Kumram Bheem-Asifabad: The three-day long annual Gandhari Maisamma jatara, a religious and cultural affair of Naikpod community, has begun on a colourful note at the historic Gandhari hill on the outskirts of Bokkalagutta village in Mandamarri mandal from Friday.
Members of Rodda clan brought holy water from Godavari and worshipped Sadar Bheemanna deity, located away from the fort as a prelude to the affair. Devotees danced to drum beats while others carried flags representing the deities. Special abhisekham to goddess Maisamma and other deities on the fort will be perfomed on the second day.

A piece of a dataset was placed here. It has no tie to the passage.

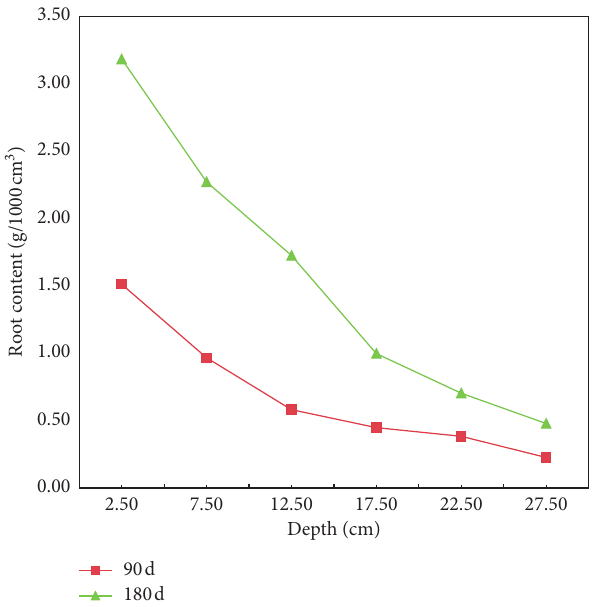
Figure 6: Root rate change trend with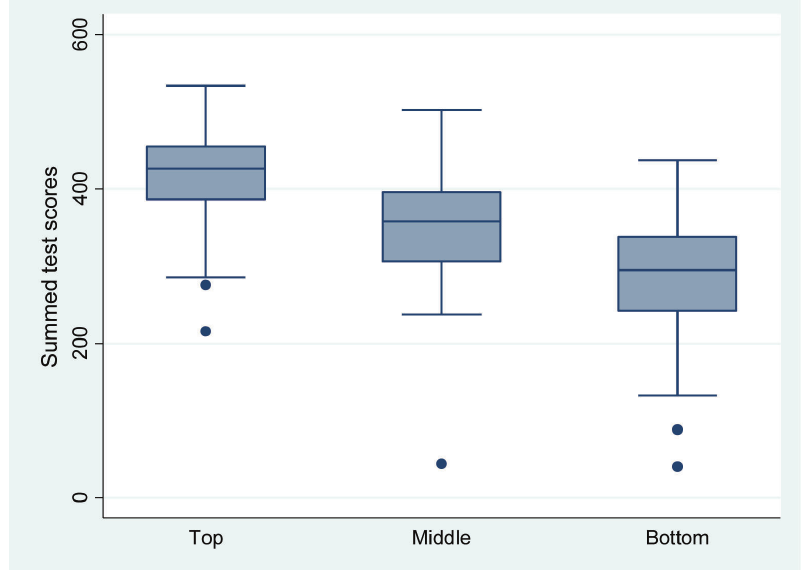
Figure 4: Distribution of summed test scores: sample pupils across streams n = 829; Mean for all pupils = 366.6. Line represents median, box represents 25th and 75th percentiles (Q1 and Q3, respectively), whiskers represent Q3+1.5(Q3–Q1) /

Cultural programmes by artistes of Naikpod community will be presented on Saturday midnight. A Praja Darbar will also be held for addressing grievances of Adivasis on the final day of the fair which will be attended by local public representatives while leaders of Naikpods and tribal organisations voice their concerns.
Devotees belonging to several parts of the district and neighbouring Maharashtra and Chattisgarh congregate at the fort and revere the deity by performing special prayers. Some of them offer animal sacrifices and break coconuts as a token of gratitude seeking the deity for their well-being.
The Gandhari fort is believed to have been built by tribal king Meda Raju who ruled over this region by taking assistance from Kakitiya rulers in 900 AD. It houses the ancient temple of Maisamma. Similarly, it has idols of Kala Bhairava Swamy, Lord Siva, Lord Ganesh and Lord Hanuman idols were carved out of rocks here which captivate devotees with their aesthetic value. An ancient irrigation tank known as Meda Cheruvu is the hotspot where the visitors compete to take pictures.
Home to herbal plants
Besides, the ancient fort’s magnificent architecture, defensive constructions, bathing tanks and sculpture leaves visitors spellbound. Importantly, the monolithic eight-foot 10-headed Naga Sheshu idol draws the attention of tourists. Also, it is a home to several medicinal plants and herbarium specimen known to heal several diseases. At the foothill, some herbal plants are also grown during the jatara.